Politik

Man kämpft gegen die Raser

Man kämpft gegen die Raser

 

Das macht die zuständige Ministerin für die Umwelt von den Grünen, die charmante Frau Gewessler. Eine entscheidende Schlacht gegen (oder für) das Klima hat sie ja bereits gewonnen: der 140er des unseligen Vorgängers (ein Blauer war das) ist ja flugs beseitigt worden. Man hat ja direkt gespürt, wie das Klima aufgeatmet hat und die Frau Professor Kromp-Kolb auch.

Jetzt aber geht es den Rasern an den Kragen und die „Krone“ hat ganz begeistert berichtet, geradezu hymnisch. Und jetzt ist die Frau Minister zu Recht in aller Munde. „A star is born!“ habe ich mit großer Begeisterung ausgerufen, wie ich selbiges gelesen habe: endlich hört man wieder was von ihr.

Mir war sie bisher recht wurscht, aber ich weiß natürlich, daß von den Grünen nie was Gescheites oder Gutes kommt. Aber jetzt ist sie halt Ministerin.

Gut, für ihr Aussehen kann sie ja nichts und für ihre Bildung, ihre Intelligenz und ihre Klugheit natürlich auch nichts, das haben ja andere zu verantworten, der Kanzler wahrscheinlich, aber der ist ja selber keine Leuchte der Wissenschaft.

Der Kampf ist also erklärt. Gegen die Raser, ich verstehe.

Zuerst müßte man einmal klären, was so ein Raser ist. Einer, der 140 fährt auf der Autobahn? Oder einer, der in der Stadt mit einem Hunderter dahinglüht? Oder in der Fußgängerzone arme Maskenträger verschreckt?

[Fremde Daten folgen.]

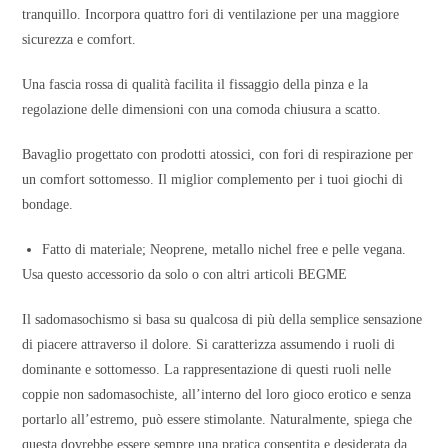
tranquillo. Incorpora quattro fori di ventilazione per una maggiore
sicurezza e comfort.
Una fascia rossa di qualità facilita il fissaggio della pinza e la
regolazione delle dimensioni con una comoda chiusura a scatto.
Bavaglio progettato con prodotti atossici, con fori di respirazione per
un comfort sottomesso. Il miglior complemento per i tuoi giochi di
bondage.
Fatto di materiale; Neoprene, metallo nichel free e pelle vegana.
Usa questo accessorio da solo o con altri articoli BEGME
Il sadomasochismo si basa su qualcosa di più della semplice sensazione
di piacere attraverso il dolore. Si caratterizza assumendo i ruoli di
dominante e sottomesso. La rappresentazione di questi ruoli nelle
coppie non sadomasochiste, all’interno del loro gioco erotico e senza
portarlo all’estremo, può essere stimolante. Naturalmente, spiega che
questa dovrebbe essere sempre una pratica consentita e desiderata da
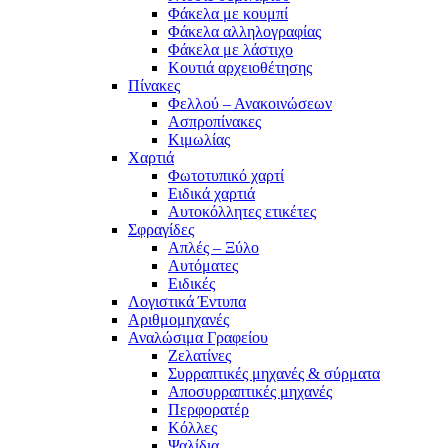
Φάκελα με κουμπί
Φάκελα αλληλογραφίας
Φάκελα με λάστιχο
Κουτιά αρχειοθέτησης
Πίνακες
Φελλού – Ανακοινώσεων
Ασπροπίνακες
Κιμωλίας
Χαρτιά
Φωτοτυπικό χαρτί
Ειδικά χαρτιά
Αυτοκόλλητες ετικέτες
Σφραγίδες
Απλές – Ξύλο
Αυτόματες
Ειδικές
Λογιστικά Έντυπα
Αριθμομηχανές
Αναλώσιμα Γραφείου
Ζελατίνες
Συρραπτικές μηχανές & σύρματα
Αποσυρραπτικές μηχανές
Περφορατέρ
Κόλλες
Ψαλίδια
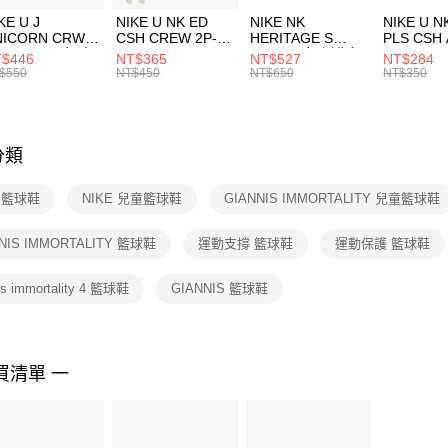
３．收到繳
KE U J
NIKE U NK ED
NIKE NK
NIKE U N
／ATM／
NICORN CRW
CSH CREW 2P-
HERITAGE S
PLS CSH 
※ 請注意
R -160 男女 中
144 EMBRDY 男
SMIT 男女 側背包
144 DBL
$446
NT$365
NT$527
NT$284
絡購買商品
襪 FZ3393100
女 短統襪
BA5871010
襪 DH405
$550
NT$450
NT$650
NT$350
先享後付
FZ3073133
※ 交易是
是否繳費成
付客戶支
分類
【注意事
１．透過由
E 籃球鞋
NIKE 兒童籃球鞋
GIANNIS IMMORTALITY 兒童籃球鞋
交易，需
求債權轉
２．關於
NIS IMMORTALITY 籃球鞋
運動支撐 籃球鞋
運動保護 籃球鞋
https://aft
３．未成
is immortality 4 籃球鞋
GIANNIS 籃球鞋
「AFTE
任。
４．使用「
即時審查
結果請求
買清單 一
５．嚴禁
形，恩沛
動。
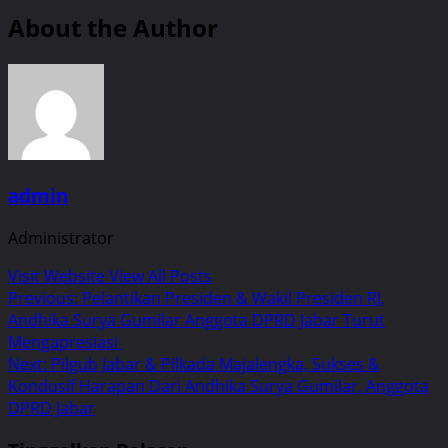
About the Author
admin
Administrator
Visit Website
View All Posts
Post
Previous:
Pelantikan Presiden & Wakil Presiden RI,
Andhika Surya Gumilar Anggota DPRD Jabar Turut
navigation
Mengapresiasi
Next:
Pilgub Jabar & Pilkada Majalengka, Sukses &
Kondusif Harapan Dari Andhika Surya Gumilar, Anggota
DPRD Jabar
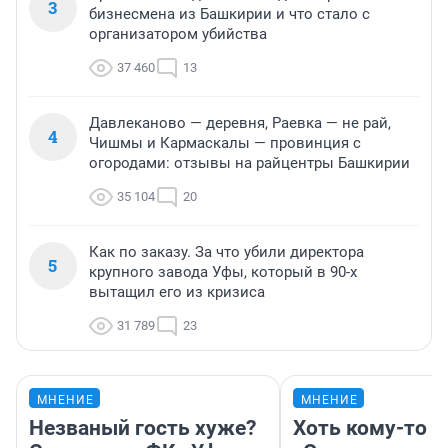
3
бизнесмена из Башкирии и что стало с
организатором убийства
37 460
13
Давлеканово — деревня, Раевка — не рай,
4
Чишмы и Кармаскалы — провинция с
огородами: отзывы на райцентры Башкирии
35 104
20
Как по заказу. За что убили директора
5
крупного завода Уфы, который в 90-х
вытащил его из кризиса
31 789
23
МНЕНИЕ
МНЕНИЕ
Незваный гость хуже?
Хоть кому-то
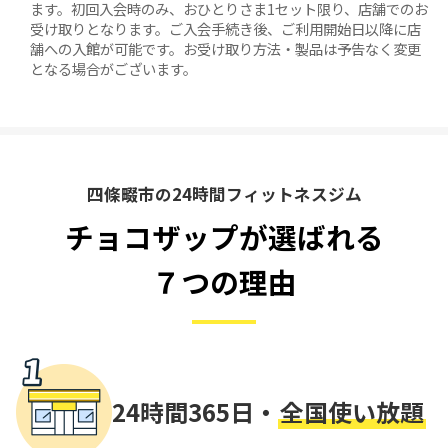
ます。初回入会時のみ、おひとりさま1セット限り、店舗でのお
受け取りとなります。ご入会手続き後、ご利用開始日以降に店
舗への入館が可能です。お受け取り方法・製品は予告なく変更
となる場合がございます。
四條畷市の24時間フィットネスジム
チョコザップが選ばれる
７つの理由
24時間365日・
全国使い放題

Ich bin in einer Zeit groß geworden, da hat es auf der Autobahn gar keine Beschränkungen gegeben und auf der Bundesstraße auch nicht. Einen Porsche hatte ich damals außerdem. Man erinnert sich: damals war alles frei und erst in den Siebziger Jahren wurden die Beschränkungen eingeführt. Gesagt wurde: zum Benzinsparen. Jetzt ist es also die Sicherheit. Irgendwas fällt denen immer ein. Aber Grüne gab es damals noch nicht und es war eine glückliche freie Zeit. Kommt nicht wieder.

Eine ganze Palette von Maßnahmen gegen die „Raser“ hat sie anzubieten:

Führerschein weg, Strafen erhöht, auch das Auto, mit dem so verantwortungslos dahingerast wurde, kann beschlagnahmt werden. Die „Krone“ hat das ungemein gefreut und dem Klima nützt es ja schließlich auch.

Unlängst habe ich von einem ganz üblen Raser gelesen: Über 100 in der Stadt, illegales Autorennen, erst 17 Jahre, keinen Führerschein, das Auto gehört dem Täter gar nicht sondern einem Onkel aus dem Clan.

Und was jetzt, Frau Minister?

Führerschein abnehmen? Geht nicht, er hat gar keinen. Strafen? Geht auch nicht, der verdient ja nichts, lebt von der Sozialhilfe. Auto wegnehmen? Geht auch nicht, das würde dem Onkel nicht gefallen und der hat ja Brüder und Cousins und die würden sich das nicht gefallen lassen und würden schwer protestieren. Strafen beim Gericht? Lachhaft. Mehr als eine bedingte kriegt der ohnehin nicht und außerdem ist er schwer traumatisiert und haftempfindlich.

Also was, Frau Minister? Und wenn sie darauf keine Antwort wissen, rate ich Ihnen, die Goschen zu halten. Das wär‘s von mir.